On a user geography basis, ad revenue growth accelerated in all regions as we lapped the second quarter of last year, which was the period hit the hardest by the pandemic. Growth was strongest in Rest of World at 86%. Europe, Asia-Pacific, and the US & Canada grew 63%, 56%, and 48%, respectively. Europe, Asia-Pacific and Rest of World all benefited from currency tailwinds.
In Q2, the total number of ad impressions served across our services increased 6% and the average price per ad increased 47%. Impression growth was driven primarily by developing markets, especially in Asia-Pacific, while pricing growth benefited from broad-based strength in advertiser demand. Recall that in the second quarter of 2020, the effects of the pandemic contributed to elevated impressions and depressed prices, which we are now lapping.

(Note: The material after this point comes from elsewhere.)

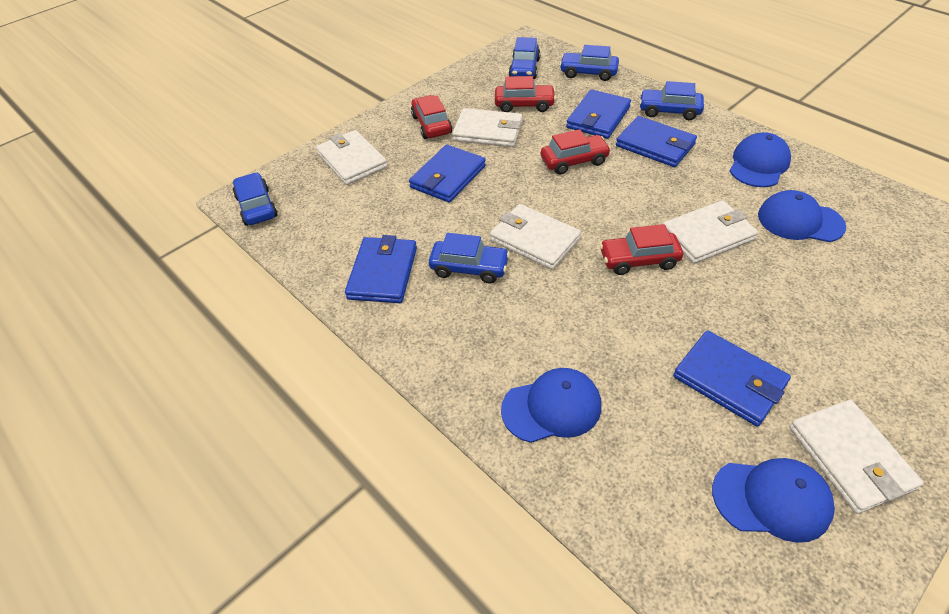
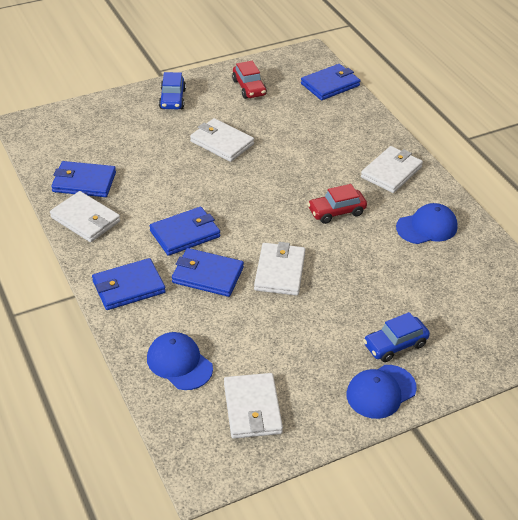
blue cap: [501,368,601,443] [712,458,835,543] [730,133,791,187] [758,190,846,242] = 4 -> [147,332,213,390] [346,365,417,419] [396,203,458,244] = 3
blue car: [233,172,278,226] [429,233,510,283] [509,37,540,79] [559,45,619,81] [639,81,704,120] = 5 -> [159,72,186,109] [363,312,430,362] = 2
red car: [411,95,452,139] [495,76,556,112] [541,129,611,174] [599,224,683,275] = 4 -> [232,61,267,99] [307,184,367,224] = 2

Facebook daily active users (DAUs) reached 1.91 billion, up 7% or 123 million compared to last year. DAUs represented approximately 66% of the 2.90 billion monthly active users in June. Monthly Active Users (MAUs) grew by 194 million or 7% compared to last year.
"We estimate that approximately 2.8 billion people used at least one of our services on a daily basis in June, and that approximately 3.5 billion people used at least one on a monthly basis. Our global community continued to grow even as we lapped elevated user growth in the second quarter of last year related to the pandemic," Wehner said.
Similar to the second quarter, Facebook expects advertising revenue growth to be driven primarily by year-over-year advertising price increases during the rest of 2021. In the third and fourth quarters of 2021, the company expects year-over-year total revenue growth rates to decelerate significantly on a sequential basis as we lap periods of increasingly strong growth.
"When viewing growth on a two-year basis to exclude the impacts from lapping the Covid recovery, we expect year-over-two-year total revenue growth rates to decelerate modestly in the second half compared to the second quarter rate," Wehner noted.
Facebook also expects increased ad targeting headwinds in 2021 from regulatory and platform changes, notably the recent iOS updates, which is expected to have a more significant impact in the third quarter compared to the second quarter.
Total expenses in 2021 are expected to be in the range of $70-73 billion, unchanged from prior outlook. The year-over-year growth in expenses is driven primarily by investments in technical and product talent, infrastructure, and consumer hardware-related costs.
Capital expenditures for the fiscal will be in the range of $19-21 billion, unchanged from prior estimate. "Our capital expenditures are driven primarily by our investments in data centers, servers, network infrastructure, and office facilities. We expect our full-year 2021 tax rate to be in the high-teens," Wehner added.